Troy Boyle and I must have been on the same wave-length when he recently published “The Atheist and Death”. I’d already started this piece, but hadn’t completed it yet. The “great minds think alike” cliche comes to mind or rather “Damn. He beat me to the punch!”
I’d have to agree with many points that Troy makes in his article, and I honed in on the “UNconsciousness” part that he refers to because that is what has always made it “UNterrifying” to me. This was to be the subject for my writing. His opinion is that this part, specifically, would be disquieting to an individual. This may be true for many, but definitely not true for me.

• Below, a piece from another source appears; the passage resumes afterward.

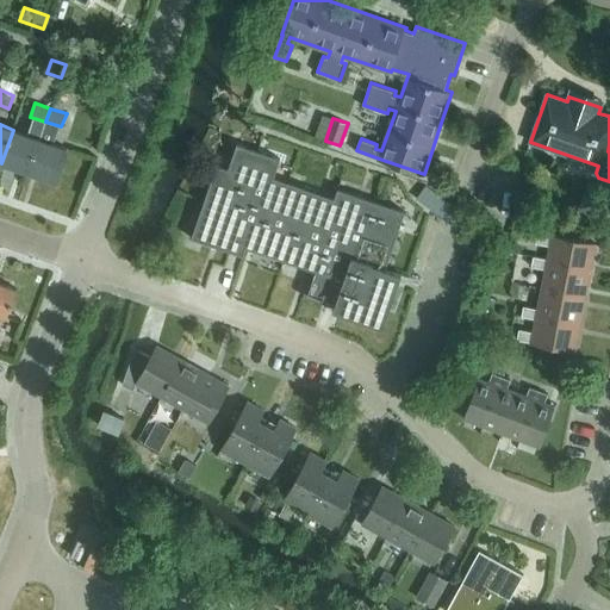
[(27,173),(39,138),(13,130),(1,163),(27,173)]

Each night we all willingly close our eyes to enter the rejuvenating darkness that envelops us. It heals our minds and bodies from the stress we endured to better face the following day. The fact that everyone of us can willingly do so tells me that people can accept and do not fear being unconscious because of an understanding of what sleep actually is. Continuing to wake up every morning and many mornings for many years confirms their understanding that sleeping is just a natural function.

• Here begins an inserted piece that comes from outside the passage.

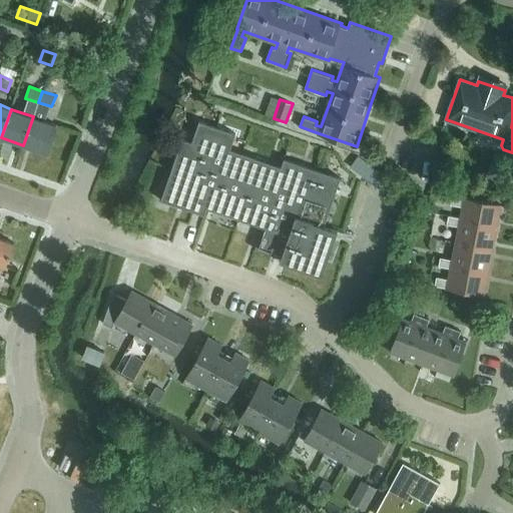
[(56,124),(33,116),(23,145),(47,153),(56,124)]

So, how can those people who understand sleeping be terrified of the experience of being dead when they understand the concept of black oblivion or discontinuity? Why would they be disquieted and even terrified when death seems to be just like what is willingly wished for when they lay down their heads at night?
Rationally spoken death itself is not worth being terrified about, but what does create the fear is what it means beyond the physical experience (or actually, the lack of experience). Those who are fearful of being dead can’t accept that it is nothing more than eternal “UNconsciousness”.
In today’s society, particularly in the communities of faith, their understanding of death does not focus on what it actually is but, rather, takes on the mystical quality of what it means for an after-life. The biblical interpretations and explanations received during their indoctrination makes it hard for people to take a position of acceptance about death being a natural event in their lives. The woefully lacking realistic explanation surrounding death only helps to induce the irrational fears we are talking about. Gnashing of teeth, fire and brimstone for eternity is what they can expect if they were not good in the eyes of their lord, and eternal bliss and happiness if they fulfilled all of god’s expectations. It’s perfectly natural to expect they would be fearful rather than accepting that it will be a non-event when they are given this limited explanation of death as only being a possibility of not knowing where they are going come judgement day.
As I said earlier, I can understand perfectly that people are fearful if their death doesn’t come swiftly and painlessly or the time preceding it is filled with suffering, but to be fearful ‘of death’ seems irrational considering the knowledge we have today.
Our impending deaths should make us want to experience life more fully knowing that it really is just the end of being who we know we are, just like when we are sleeping and in the physical state known as “UNconsciousness”. Life should be a time devoid of angst and rich with experience. Seems to me that the best thing would be to ignore death until it makes its entrance and pledge to experience life to its fullest, making the pursuit of happiness the optimal goal!